** Extract follows **

As long as nothing holds a reference to the EncodingContext we create here when that method is running, this is safe.

I know it would be annoying to mark this function as unsafe, but you are placing conditions on when this function can safely be called, which implies that this function should be unsafe, and the safety should be ensured at call sites for this function.

Or am I understanding this wrongly?

I know it would be annoying to mark this function as unsafe, but you are placing conditions on when this function can safely be called, which implies that this function should be unsafe, and the safety should be ensured at call sites for this function.

Or am I understanding this wrongly?

You're understanding it correctly. However, this is a private method and essentially every private method in this type has safety constraints. Do you think they should all be unsafe given that they're not accessible?

** End of Extract **
** Recorded data follows **

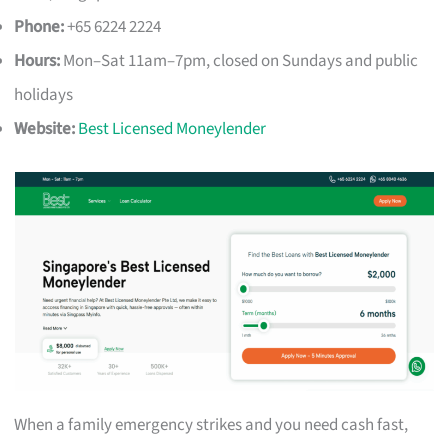
Phone:
+65 6224 2224
Hours:
Mon–Sat 11am–7pm, closed on Sundays and public
holidays
Website:
Best Licensed Moneylender
When a family emergency strikes and you need cash fast,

** End of Recorded data **

▶ **Parts of the exercise**
(a) In the thread about marking a function unsafe, what kind of method does the reply say is being discussed?
(b) Please copy the passage of the thread between "You're understanding it" and "they're not accessible?", inclusive.
The listing was taken from a different source than the thread.

▶ **Task answers**
(a) A private method.

(b)
You're understanding it correctly. However, this is a private method and essentially every private method in this type has safety constraints. Do you think they should all be unsafe given that they're not accessible?